Breaking: Meta to cut around 350 Irish jobs as part of AI push

Meta employs approximately 1,800 workers in Ireland, and the impacted staff have been notified that their roles are being cut
Breaking: Meta to cut around 350 Irish jobs as part of AI push

Meta employs approximately 1,800 people in Ireland.

Meta's Irish workers have been informed that their roles have been cut as the tech giant moves to cut 8,000 jobs across the world.

The company began notifying workers around the world on Wednesday morning, part of a previously announced restructuring aimed at reducing costs while the company invests heavily in artificial intelligence.

It is understood that around 350 Irish jobs are to be cut. Meta employs approximately 1,800 workers in Ireland, and the impacted staff have been notified that their roles are being cut.

The tech giant has also informed the Department of Enterprise of the planned layoffs as they are required to under Irish law.

Staff globally were encouraged to work from home while the company cut roughly 8,000 roles globally. This latest round of cuts is expected to hit Meta’s engineering and product teams in particular, and additional layoffs could come later in the year, said people familiar with the company’s plans, who asked not to be named as the information is not public.

AI reaching 'dangerous stage'

Speaking on the announcement, the Financial Services Union (FSU), which representatives members of Meta staff, said the sector was reaching a "dangerous stage" where regulation is trailing implementation.

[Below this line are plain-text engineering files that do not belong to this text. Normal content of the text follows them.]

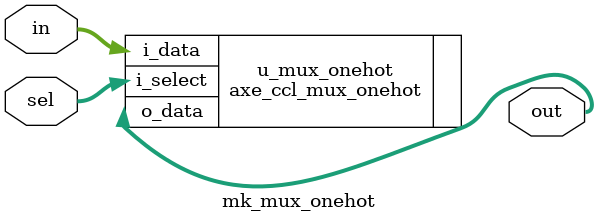
<source format=sv>

module mk_mux_onehot (
  out,
  sel,
  in
);
  parameter N = 2;
  parameter W = 8;

  output [W - 1:0] out;
  input [N - 1:0] sel;
  input [(N * W) - 1:0] in;

  axe_ccl_mux_onehot #(
    .DataWidth(W),
    .NumInputs(N)
  ) u_mux_onehot (
    .i_data(in),
    .i_select(sel),
    .o_data(out)
  );

endmodule

</source>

"Decisions been taken by employers to utilise AI across their business is happening without adequate training for staff and without proper oversight."

"Full and transparent stakeholder involvement is required from unions to employers and regulators to legislators to manage the change that AI will make to the workplace and to jobs. Without that collaboration we will continue to see announcements of job losses like we have seen today," the FSU said.

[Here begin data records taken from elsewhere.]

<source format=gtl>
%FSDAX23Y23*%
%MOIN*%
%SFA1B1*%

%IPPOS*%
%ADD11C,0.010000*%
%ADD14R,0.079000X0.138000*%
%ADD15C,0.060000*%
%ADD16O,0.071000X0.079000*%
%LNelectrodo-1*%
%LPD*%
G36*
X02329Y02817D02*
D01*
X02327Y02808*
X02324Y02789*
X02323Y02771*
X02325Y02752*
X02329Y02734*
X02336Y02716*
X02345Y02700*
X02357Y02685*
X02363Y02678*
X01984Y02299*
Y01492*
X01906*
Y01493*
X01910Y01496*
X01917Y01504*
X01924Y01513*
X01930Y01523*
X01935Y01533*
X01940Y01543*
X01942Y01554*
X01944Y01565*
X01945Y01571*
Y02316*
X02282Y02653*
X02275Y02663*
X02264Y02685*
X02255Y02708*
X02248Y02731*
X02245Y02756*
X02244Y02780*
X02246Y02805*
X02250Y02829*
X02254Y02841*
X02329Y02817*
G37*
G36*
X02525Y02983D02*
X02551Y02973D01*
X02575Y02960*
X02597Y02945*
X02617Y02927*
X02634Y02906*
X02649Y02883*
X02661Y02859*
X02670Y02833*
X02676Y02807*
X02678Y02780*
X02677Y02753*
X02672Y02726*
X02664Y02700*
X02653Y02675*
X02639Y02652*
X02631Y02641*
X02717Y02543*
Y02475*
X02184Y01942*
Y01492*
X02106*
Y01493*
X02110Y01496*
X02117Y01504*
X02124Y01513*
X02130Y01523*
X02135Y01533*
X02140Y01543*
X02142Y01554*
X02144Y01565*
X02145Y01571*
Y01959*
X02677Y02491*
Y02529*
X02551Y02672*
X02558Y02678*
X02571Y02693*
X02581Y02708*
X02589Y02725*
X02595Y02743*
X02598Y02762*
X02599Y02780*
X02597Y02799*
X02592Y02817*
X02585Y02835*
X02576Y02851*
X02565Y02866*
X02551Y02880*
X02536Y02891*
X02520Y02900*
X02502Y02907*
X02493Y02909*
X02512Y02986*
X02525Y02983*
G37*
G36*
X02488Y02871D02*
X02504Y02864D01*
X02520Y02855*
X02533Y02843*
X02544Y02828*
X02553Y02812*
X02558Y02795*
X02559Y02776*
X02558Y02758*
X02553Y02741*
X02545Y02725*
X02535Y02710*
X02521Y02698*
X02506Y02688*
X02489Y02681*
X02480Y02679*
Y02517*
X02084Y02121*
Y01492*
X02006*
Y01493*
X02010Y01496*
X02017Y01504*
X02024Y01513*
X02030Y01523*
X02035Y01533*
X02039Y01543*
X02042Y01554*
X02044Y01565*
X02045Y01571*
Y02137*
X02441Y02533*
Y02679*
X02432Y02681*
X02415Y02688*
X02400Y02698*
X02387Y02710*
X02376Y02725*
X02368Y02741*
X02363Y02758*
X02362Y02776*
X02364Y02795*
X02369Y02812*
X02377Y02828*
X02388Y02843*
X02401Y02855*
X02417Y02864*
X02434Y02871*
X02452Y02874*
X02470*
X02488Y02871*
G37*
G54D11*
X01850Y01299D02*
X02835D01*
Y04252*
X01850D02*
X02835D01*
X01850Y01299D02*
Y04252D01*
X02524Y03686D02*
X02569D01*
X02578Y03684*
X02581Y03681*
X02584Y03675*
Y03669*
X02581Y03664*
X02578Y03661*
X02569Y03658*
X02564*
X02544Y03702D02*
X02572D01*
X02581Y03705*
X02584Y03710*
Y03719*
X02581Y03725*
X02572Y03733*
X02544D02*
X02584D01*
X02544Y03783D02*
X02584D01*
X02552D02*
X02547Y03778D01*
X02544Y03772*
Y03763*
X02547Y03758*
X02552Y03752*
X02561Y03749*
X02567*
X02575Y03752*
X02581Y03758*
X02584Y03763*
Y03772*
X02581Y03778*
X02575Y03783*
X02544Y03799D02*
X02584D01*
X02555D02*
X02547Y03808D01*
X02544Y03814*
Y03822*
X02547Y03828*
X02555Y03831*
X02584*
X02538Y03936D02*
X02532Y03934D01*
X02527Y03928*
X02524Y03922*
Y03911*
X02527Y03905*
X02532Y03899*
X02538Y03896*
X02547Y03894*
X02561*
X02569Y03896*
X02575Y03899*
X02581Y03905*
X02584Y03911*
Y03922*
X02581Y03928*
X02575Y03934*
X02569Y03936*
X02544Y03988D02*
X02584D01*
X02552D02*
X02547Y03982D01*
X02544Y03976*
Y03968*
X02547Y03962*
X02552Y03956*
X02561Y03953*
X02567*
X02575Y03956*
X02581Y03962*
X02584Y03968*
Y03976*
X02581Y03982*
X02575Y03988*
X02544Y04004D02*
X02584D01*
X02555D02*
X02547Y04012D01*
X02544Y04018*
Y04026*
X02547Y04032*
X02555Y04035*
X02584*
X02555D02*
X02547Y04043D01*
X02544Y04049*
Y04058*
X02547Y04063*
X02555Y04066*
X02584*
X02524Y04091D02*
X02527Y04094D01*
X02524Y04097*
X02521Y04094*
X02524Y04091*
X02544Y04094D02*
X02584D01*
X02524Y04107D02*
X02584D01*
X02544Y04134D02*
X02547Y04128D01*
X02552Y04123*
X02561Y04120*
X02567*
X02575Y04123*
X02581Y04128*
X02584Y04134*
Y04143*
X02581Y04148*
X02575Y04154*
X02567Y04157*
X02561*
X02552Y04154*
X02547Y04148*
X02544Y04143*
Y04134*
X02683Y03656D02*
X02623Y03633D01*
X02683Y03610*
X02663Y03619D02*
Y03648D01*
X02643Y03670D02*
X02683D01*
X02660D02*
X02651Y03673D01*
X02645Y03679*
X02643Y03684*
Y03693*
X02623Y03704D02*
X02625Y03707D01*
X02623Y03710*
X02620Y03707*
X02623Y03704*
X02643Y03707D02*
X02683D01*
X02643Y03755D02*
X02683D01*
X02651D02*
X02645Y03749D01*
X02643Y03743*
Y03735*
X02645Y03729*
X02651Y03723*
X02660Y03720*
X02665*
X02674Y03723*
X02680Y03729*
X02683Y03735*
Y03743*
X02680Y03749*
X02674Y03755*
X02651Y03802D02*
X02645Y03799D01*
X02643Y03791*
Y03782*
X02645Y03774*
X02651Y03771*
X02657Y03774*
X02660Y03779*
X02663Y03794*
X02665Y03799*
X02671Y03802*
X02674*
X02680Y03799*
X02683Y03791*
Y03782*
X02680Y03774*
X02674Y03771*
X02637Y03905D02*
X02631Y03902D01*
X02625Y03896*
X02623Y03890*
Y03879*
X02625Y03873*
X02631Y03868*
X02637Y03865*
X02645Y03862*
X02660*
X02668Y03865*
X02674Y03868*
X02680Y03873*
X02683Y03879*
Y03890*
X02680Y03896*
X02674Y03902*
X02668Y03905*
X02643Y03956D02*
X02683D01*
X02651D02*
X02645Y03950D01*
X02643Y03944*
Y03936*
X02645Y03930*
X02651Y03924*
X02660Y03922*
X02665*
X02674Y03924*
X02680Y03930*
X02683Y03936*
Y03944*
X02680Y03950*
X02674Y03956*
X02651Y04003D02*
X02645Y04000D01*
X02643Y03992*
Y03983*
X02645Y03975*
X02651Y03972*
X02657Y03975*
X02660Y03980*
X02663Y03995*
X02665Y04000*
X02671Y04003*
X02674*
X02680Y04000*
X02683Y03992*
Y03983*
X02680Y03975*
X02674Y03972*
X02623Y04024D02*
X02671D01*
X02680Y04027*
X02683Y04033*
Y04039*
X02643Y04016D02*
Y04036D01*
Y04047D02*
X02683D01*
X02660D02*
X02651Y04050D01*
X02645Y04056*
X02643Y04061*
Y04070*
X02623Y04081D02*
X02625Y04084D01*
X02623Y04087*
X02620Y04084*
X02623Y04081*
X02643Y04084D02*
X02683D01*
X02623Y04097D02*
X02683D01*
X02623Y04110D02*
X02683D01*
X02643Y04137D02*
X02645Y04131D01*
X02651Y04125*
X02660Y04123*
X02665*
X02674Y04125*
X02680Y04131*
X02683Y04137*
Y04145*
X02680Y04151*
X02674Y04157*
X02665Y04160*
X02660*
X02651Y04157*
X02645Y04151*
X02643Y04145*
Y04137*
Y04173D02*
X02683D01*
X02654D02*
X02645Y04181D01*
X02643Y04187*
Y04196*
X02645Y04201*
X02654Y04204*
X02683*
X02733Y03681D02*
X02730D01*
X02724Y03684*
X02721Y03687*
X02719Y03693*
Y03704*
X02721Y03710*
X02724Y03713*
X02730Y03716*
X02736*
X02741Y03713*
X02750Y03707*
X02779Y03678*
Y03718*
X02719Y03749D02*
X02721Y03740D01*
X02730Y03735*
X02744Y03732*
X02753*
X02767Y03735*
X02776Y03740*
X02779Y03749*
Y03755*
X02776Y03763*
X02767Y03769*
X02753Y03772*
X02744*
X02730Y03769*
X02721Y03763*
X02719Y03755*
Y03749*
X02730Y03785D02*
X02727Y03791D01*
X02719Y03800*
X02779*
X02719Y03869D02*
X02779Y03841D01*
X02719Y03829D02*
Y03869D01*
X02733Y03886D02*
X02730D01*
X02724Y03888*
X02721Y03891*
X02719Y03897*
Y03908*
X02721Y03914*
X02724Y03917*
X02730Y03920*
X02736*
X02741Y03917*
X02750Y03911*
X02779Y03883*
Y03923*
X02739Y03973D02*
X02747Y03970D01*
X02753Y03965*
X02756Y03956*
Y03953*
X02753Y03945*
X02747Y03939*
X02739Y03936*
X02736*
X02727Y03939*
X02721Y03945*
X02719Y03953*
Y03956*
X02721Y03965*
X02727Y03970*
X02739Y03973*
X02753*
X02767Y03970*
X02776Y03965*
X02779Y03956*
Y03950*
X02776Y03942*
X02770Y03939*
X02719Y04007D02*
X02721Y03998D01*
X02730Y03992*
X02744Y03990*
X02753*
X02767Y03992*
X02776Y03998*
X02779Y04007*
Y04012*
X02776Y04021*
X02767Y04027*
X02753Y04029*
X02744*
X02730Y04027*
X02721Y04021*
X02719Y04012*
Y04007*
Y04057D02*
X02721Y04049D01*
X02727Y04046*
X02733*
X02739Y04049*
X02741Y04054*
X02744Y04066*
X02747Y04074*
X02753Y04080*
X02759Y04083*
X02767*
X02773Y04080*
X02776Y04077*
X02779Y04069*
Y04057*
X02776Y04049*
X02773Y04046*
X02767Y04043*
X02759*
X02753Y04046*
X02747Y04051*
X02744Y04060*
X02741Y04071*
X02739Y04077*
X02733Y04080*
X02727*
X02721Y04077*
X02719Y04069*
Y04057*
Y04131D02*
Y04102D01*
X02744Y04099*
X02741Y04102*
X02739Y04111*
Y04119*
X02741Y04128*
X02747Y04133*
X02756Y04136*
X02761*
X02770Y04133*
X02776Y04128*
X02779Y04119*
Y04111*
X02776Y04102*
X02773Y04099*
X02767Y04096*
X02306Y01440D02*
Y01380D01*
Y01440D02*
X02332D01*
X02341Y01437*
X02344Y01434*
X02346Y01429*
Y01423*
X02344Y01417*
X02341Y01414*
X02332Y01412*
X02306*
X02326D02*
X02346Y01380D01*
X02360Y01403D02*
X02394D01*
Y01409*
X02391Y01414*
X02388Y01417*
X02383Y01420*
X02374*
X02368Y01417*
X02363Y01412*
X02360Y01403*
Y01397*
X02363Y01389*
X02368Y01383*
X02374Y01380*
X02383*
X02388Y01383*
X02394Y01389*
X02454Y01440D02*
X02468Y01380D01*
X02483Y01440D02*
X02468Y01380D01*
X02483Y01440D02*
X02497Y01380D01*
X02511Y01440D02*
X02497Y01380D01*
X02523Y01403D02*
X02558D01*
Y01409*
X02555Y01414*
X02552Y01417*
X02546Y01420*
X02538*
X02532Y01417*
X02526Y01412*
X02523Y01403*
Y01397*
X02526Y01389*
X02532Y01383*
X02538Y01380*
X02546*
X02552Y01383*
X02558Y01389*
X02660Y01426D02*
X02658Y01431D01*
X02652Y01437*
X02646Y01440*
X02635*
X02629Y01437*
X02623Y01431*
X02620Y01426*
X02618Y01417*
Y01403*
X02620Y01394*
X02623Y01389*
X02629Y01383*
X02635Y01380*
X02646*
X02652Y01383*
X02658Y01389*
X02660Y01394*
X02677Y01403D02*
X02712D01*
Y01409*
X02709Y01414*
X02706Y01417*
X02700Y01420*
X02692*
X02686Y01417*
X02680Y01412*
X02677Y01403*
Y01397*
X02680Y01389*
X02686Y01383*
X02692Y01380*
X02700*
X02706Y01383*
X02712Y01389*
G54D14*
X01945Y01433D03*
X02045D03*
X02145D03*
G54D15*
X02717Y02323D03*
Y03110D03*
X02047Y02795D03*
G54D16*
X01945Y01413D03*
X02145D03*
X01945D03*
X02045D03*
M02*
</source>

On Monday, Meta informed staff that some 7,000 workers have also been reassigned to newly formed teams that are focused on AI initiatives, including products and agents. The company, which has committed well in excess of $100bn (€85.2bn) to AI capital expenditures this year, had just under 80,000 employees at the end of March, ahead of the reassignments and layoffs.

“We’re now at the stage where many orgs can operate with a flatter structure with smaller teams of pods/cohorts that can move faster and with more ownership,” Meta’s Head of People Janelle Gale said in the memo. “We believe this will make us more productive and make the work more rewarding.”

Chief Executive Officer Mark Zuckerberg has made AI the company’s top priority, committing all resources to keeping pace with rivals like Google and OpenAI. That’s led to changes to Meta’s workforce and the way it operates. The company has gone through waves of layoffs over recent years, as Zuckerberg has pushed for increased efficiency. He has encouraged engineers to use AI agents to assist with coding and other tasks, outlined plans to track employees’ devices to improve the technology, and spent time coding his own AI-powered assistant to handle some of his CEO duties, like soliciting employee feedback.

These changes have left Meta employees both frustrated and anxious. More than a thousand have signed a petition addressed to Zuckerberg and other leaders of the company demanding that it refrain from collecting their data from devices — which can be as granular as gathering keystrokes, mouse movements and screen content — in the effort to train AI. Others have taken to social media to post about how the threat of layoffs has impacted their work and morale.